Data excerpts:

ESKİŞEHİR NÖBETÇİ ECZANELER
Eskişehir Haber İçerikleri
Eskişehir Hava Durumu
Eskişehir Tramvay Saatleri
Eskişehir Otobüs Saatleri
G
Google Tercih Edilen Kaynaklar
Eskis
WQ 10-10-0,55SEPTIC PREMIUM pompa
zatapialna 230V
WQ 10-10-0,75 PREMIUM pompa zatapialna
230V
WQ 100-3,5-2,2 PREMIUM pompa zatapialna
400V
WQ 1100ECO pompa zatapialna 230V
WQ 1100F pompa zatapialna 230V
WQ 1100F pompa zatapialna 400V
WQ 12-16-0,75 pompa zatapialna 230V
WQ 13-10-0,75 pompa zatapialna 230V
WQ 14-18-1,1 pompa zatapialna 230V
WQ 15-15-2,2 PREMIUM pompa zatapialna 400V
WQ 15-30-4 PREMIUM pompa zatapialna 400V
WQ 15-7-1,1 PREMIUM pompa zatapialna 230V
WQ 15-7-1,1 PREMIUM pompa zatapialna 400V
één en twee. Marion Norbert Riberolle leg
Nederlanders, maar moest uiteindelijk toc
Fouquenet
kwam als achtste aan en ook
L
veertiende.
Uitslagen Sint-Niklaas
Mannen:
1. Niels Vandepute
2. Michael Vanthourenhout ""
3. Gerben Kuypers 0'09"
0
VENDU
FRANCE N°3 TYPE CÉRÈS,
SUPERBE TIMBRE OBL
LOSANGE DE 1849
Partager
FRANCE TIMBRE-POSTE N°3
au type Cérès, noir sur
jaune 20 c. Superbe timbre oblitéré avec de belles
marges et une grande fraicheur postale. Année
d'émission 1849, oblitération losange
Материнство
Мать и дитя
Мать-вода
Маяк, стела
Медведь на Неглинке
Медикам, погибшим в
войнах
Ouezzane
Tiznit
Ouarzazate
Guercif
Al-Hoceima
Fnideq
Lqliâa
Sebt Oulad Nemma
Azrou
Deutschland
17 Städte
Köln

## Directive
Checking the data above line by line, please work out how many lines include "Eskişehir", and reply with the number only.

## Written reply
4